ACTIVITY:
Rewrite these lines with "top-left" changed to "upper-left corner" and everything else kept the same. Leave the pictures out of your answer.

┏━━

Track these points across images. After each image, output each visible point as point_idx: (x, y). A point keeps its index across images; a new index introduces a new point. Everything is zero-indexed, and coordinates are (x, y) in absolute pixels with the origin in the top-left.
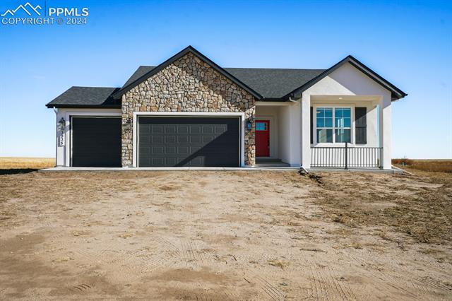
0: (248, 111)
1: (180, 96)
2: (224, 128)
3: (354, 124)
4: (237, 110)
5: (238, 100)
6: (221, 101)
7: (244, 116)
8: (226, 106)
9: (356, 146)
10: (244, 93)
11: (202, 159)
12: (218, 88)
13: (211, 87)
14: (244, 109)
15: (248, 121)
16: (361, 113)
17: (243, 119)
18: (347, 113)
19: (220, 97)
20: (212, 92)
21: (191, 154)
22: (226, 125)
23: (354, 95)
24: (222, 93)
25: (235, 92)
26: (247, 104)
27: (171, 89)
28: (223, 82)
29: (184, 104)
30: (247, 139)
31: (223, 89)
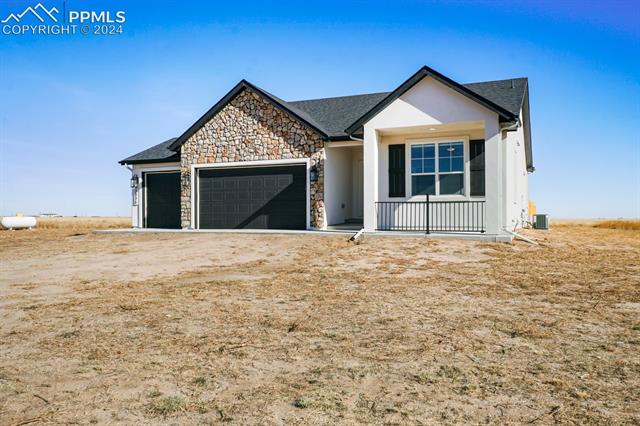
0: (314, 156)
1: (237, 142)
2: (289, 178)
3: (467, 165)
4: (301, 156)
5: (302, 142)
6: (282, 146)
7: (309, 162)
8: (288, 151)
9: (471, 199)
10: (309, 132)
11: (264, 218)
12: (279, 129)
13: (271, 128)
14: (309, 154)
15: (314, 169)
16: (477, 147)
17: (308, 167)
19: (282, 140)
20: (272, 134)
21: (252, 213)
22: (291, 176)
23: (439, 123)
24: (284, 135)
25: (298, 132)
26: (313, 147)
27: (228, 134)
28: (284, 120)
29: (242, 152)
30: (313, 193)
31: (284, 130)
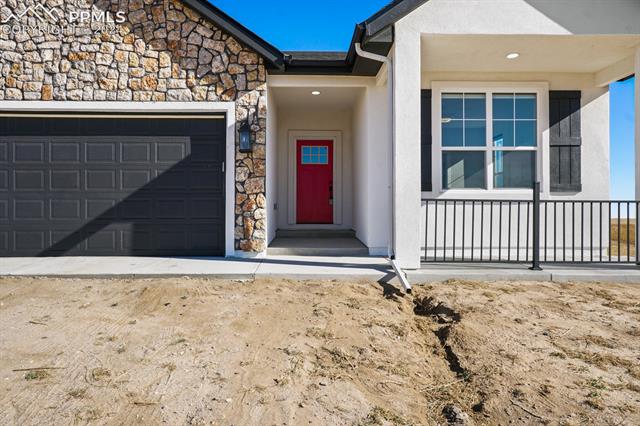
0: (243, 99)
1: (48, 55)
2: (182, 147)
3: (545, 136)
4: (212, 96)
5: (217, 66)
6: (167, 72)
7: (233, 112)
8: (183, 84)
9: (551, 198)
10: (234, 48)
11: (122, 230)
12: (160, 34)
13: (138, 29)
14: (233, 93)
15: (244, 127)
16: (565, 104)
17: (231, 121)
18: (527, 104)
19: (166, 58)
20: (142, 43)
21: (87, 219)
22: (187, 140)
24: (169, 46)
25: (207, 44)
26: (241, 80)
27: (22, 36)
28: (173, 16)
29: (61, 79)
30: (242, 177)
31: (172, 37)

┗━━

YOUR RESPONSE:
Track these points across images. After each image, output each visible point as point_idx: (x, y). A point keeps its index across images; a new index introduces a new point. Everything is zero-indexed, and coordinates are (x, y) in absolute pixels with the origin in the upper-left corner.
0: (248, 111)
1: (180, 96)
2: (224, 128)
3: (354, 124)
4: (237, 110)
5: (238, 100)
6: (221, 101)
7: (244, 116)
8: (226, 106)
9: (356, 146)
10: (244, 93)
11: (202, 159)
12: (218, 88)
13: (211, 87)
14: (244, 109)
15: (248, 121)
16: (361, 113)
17: (243, 119)
18: (347, 113)
19: (220, 97)
20: (212, 92)
21: (191, 154)
22: (226, 125)
23: (354, 95)
24: (222, 93)
25: (235, 92)
26: (247, 104)
27: (171, 89)
28: (223, 82)
29: (184, 104)
30: (247, 139)
31: (223, 89)
0: (314, 156)
1: (237, 142)
2: (289, 178)
3: (467, 165)
4: (301, 156)
5: (302, 142)
6: (282, 146)
7: (309, 162)
8: (288, 151)
9: (471, 199)
10: (309, 132)
11: (264, 218)
12: (279, 129)
13: (271, 128)
14: (309, 154)
15: (314, 169)
16: (477, 147)
17: (308, 167)
19: (282, 140)
20: (272, 134)
21: (252, 213)
22: (291, 176)
23: (439, 123)
24: (284, 135)
25: (298, 132)
26: (313, 147)
27: (228, 134)
28: (284, 120)
29: (242, 152)
30: (313, 193)
31: (284, 130)
0: (243, 99)
1: (48, 55)
2: (182, 147)
3: (545, 136)
4: (212, 96)
5: (217, 66)
6: (167, 72)
7: (233, 112)
8: (183, 84)
9: (551, 198)
10: (234, 48)
11: (122, 230)
12: (160, 34)
13: (138, 29)
14: (233, 93)
15: (244, 127)
16: (565, 104)
17: (231, 121)
18: (527, 104)
19: (166, 58)
20: (142, 43)
21: (87, 219)
22: (187, 140)
24: (169, 46)
25: (207, 44)
26: (241, 80)
27: (22, 36)
28: (173, 16)
29: (61, 79)
30: (242, 177)
31: (172, 37)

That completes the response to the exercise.